The upcoming tax changes could hasten the need for the city to decide how it wants to address the industry.

In 2016, Lawrence’s largest spikes in Airbnb guests occurred during big football weekends such as the Nov. 12 game against Iowa State, the Nov. 29 game against Texas and the Oct. 22 game against Oklahoma State, according to Airbnb. The most expensive rental — $1,500 per night with accommodations for up to 10 people — is a listing that notes its proximity to Memorial Stadium.

Hosts can rent out an entire house or just one room, and the latter accommodation accounts for about 60 percent of Lawrence properties, according to Airbnb. Breit said that all Airbnb properties, regardless of arrangement, will be subject to the new tax agreement.

And as of now, no matter the type accommodation, all violate local ordinance if located within the city limits.

Because the code doesn’t allow for short-term rentals, McCullough said that currently there isn’t even a system in place for hosts to get their properties licensed to run such a business.

“There is really no permit available for it,” McCullough said. “Our code just doesn’t allow it. You’ve got to be a bed and breakfast or a hotel or a motel to do transient accommodations.”


Complaints

Despite the lack of regulation, there is still some city oversight for short-term rentals.

McCullough said that the city will ask a host to stop renting their property if a complaint is received.

“We’re not ignoring it,” McCullough said. “We’re actively enforcing when we get a complaint.”

McCullough said in general complaints are from neighbors, and two such complaints were received last year. He said that generally, complaints are associated with the impact of transient use on the neighborhood.

“Just the unknown of who is in the house next door, what new cars are in the neighborhood, the traffic that it brings, and the potential to become a party house, if not a party house for that weekend,” McCullough said. “And so it’s what differentiates the traditional, single-family residential neighborhood from transient accommodations. There’s a reason that zoning has that distinction.”

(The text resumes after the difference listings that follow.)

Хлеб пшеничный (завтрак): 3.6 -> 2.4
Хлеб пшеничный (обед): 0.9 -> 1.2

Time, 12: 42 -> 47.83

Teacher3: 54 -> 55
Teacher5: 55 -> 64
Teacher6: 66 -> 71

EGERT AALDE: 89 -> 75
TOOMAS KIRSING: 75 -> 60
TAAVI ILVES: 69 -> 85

McCullough said in those instances, the city’s initial response is to send a letter asking the host to cease operating, and further action can be pursued if the host does not comply.

Given his experience in the rental market in Lawrence, Herbert said he actually sees a short-term rental as having less impact on the neighborhood than a long-term rental because he said there’s often a greater need to keep the property in good shape.

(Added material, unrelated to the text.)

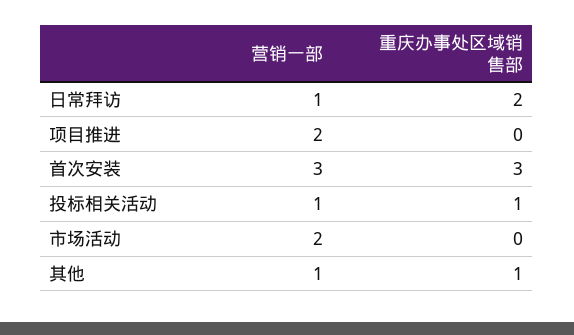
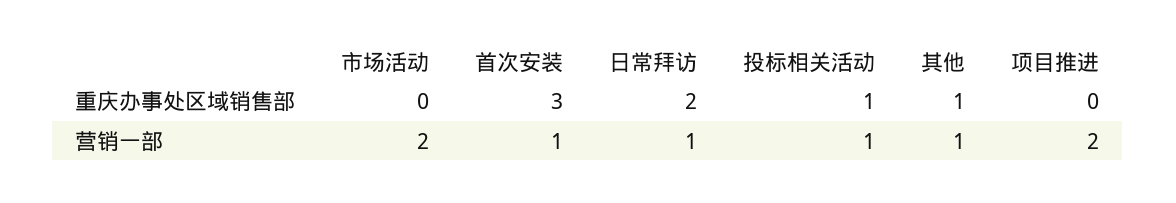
营销一部, 首次安装: 3 -> 1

“I don’t see this as something that’s going to come in the community and start destroying and eroding our neighborhoods,” Herbert said. “The impact that long-term rentals have on a residential neighborhood is going to be far greater than the impact that Airbnb would ever have.”

Still, Herbert acknowledged that the industry has its critics who say it encroaches on existing local hotels. Several local hotel operators did not return calls for this article. However, Herbert said that home-sharing and short-term rentals are where trends are heading.

“We’re just asking for these individuals to be given a chance to operate in the same free market that everyone else operates in,” Herbert said. “To me, it’s no different than (the ride-sharing company) Uber; taxi companies don’t like Uber, but this is kind of a 21st century shared economy.”

Potential changes

When considering zoning and regulation, the report will include a summary of what other cities are doing. McCullough said the report will indicate how cities similar in size and characteristics to Lawrence are handling short-term rentals.

McCullough said that information can be used by commissioners to decide whether they want to address the regulation of short-term rentals, and what might that procedure look like should they elect to do so.

McCullough said information is still being gathered for the report, which is not yet in its first draft. He said he expected it to be complete and brought before the City Commission within the next few months.

“What we haven’t done, and what this research will help us get direction to, is understand if we want to take a different direction with it and build codes that accommodate the use,” McCullough said.